Segment Open

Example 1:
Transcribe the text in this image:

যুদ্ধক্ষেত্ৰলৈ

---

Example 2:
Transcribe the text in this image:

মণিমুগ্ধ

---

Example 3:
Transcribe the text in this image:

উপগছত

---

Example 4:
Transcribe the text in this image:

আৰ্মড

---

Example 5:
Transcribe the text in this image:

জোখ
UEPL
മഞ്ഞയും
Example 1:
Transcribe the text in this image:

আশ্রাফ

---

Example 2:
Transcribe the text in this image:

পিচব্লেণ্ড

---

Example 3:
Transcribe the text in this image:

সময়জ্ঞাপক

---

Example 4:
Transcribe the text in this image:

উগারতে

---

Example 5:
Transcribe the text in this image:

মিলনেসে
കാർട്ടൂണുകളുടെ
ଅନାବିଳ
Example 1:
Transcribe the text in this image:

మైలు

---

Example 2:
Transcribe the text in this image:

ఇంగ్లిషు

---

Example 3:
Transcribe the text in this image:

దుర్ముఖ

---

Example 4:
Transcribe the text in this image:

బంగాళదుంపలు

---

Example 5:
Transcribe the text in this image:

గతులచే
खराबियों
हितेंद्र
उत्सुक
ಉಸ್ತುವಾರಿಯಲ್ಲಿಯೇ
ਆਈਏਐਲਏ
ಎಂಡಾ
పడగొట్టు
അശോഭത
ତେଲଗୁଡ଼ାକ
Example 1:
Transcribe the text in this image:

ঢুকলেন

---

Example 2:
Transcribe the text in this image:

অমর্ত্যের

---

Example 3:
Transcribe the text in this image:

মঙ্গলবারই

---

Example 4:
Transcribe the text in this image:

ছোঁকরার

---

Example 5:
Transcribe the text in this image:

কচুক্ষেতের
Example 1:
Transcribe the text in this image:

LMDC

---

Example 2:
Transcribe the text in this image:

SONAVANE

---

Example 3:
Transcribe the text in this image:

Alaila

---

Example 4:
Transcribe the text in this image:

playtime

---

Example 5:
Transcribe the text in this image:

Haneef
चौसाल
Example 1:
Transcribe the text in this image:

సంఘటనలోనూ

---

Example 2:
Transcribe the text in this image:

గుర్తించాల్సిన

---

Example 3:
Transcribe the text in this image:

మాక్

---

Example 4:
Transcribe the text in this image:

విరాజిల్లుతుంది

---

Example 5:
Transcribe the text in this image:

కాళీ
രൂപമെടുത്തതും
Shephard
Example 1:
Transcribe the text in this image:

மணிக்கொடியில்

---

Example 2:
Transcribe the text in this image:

Segment Closed

__BRIEF__. Start to finish, output the whole listing exactly.

__TASK ANSWER__.
Example 1:
Transcribe the text in this image:

যুদ্ধক্ষেত্ৰলৈ

---

Example 2:
Transcribe the text in this image:

মণিমুগ্ধ

---

Example 3:
Transcribe the text in this image:

উপগছত

---

Example 4:
Transcribe the text in this image:

আৰ্মড

---

Example 5:
Transcribe the text in this image:

জোখ
UEPL
മഞ്ഞയും
Example 1:
Transcribe the text in this image:

আশ্রাফ

---

Example 2:
Transcribe the text in this image:

পিচব্লেণ্ড

---

Example 3:
Transcribe the text in this image:

সময়জ্ঞাপক

---

Example 4:
Transcribe the text in this image:

উগারতে

---

Example 5:
Transcribe the text in this image:

মিলনেসে
കാർട്ടൂണുകളുടെ
ଅନାବିଳ
Example 1:
Transcribe the text in this image:

మైలు

---

Example 2:
Transcribe the text in this image:

ఇంగ్లిషు

---

Example 3:
Transcribe the text in this image:

దుర్ముఖ

---

Example 4:
Transcribe the text in this image:

బంగాళదుంపలు

---

Example 5:
Transcribe the text in this image:

గతులచే
खराबियों
हितेंद्र
उत्सुक
ಉಸ್ತುವಾರಿಯಲ್ಲಿಯೇ
ਆਈਏਐਲਏ
ಎಂಡಾ
పడగొట్టు
അശോഭത
ତେଲଗୁଡ଼ାକ
Example 1:
Transcribe the text in this image:

ঢুকলেন

---

Example 2:
Transcribe the text in this image:

অমর্ত্যের

---

Example 3:
Transcribe the text in this image:

মঙ্গলবারই

---

Example 4:
Transcribe the text in this image:

ছোঁকরার

---

Example 5:
Transcribe the text in this image:

কচুক্ষেতের
Example 1:
Transcribe the text in this image:

LMDC

---

Example 2:
Transcribe the text in this image:

SONAVANE

---

Example 3:
Transcribe the text in this image:

Alaila

---

Example 4:
Transcribe the text in this image:

playtime

---

Example 5:
Transcribe the text in this image:

Haneef
चौसाल
Example 1:
Transcribe the text in this image:

సంఘటనలోనూ

---

Example 2:
Transcribe the text in this image:

గుర్తించాల్సిన

---

Example 3:
Transcribe the text in this image:

మాక్

---

Example 4:
Transcribe the text in this image:

విరాజిల్లుతుంది

---

Example 5:
Transcribe the text in this image:

కాళీ
രൂപമെടുത്തതും
Shephard
Example 1:
Transcribe the text in this image:

மணிக்கொடியில்

---

Example 2:
Transcribe the text in this image:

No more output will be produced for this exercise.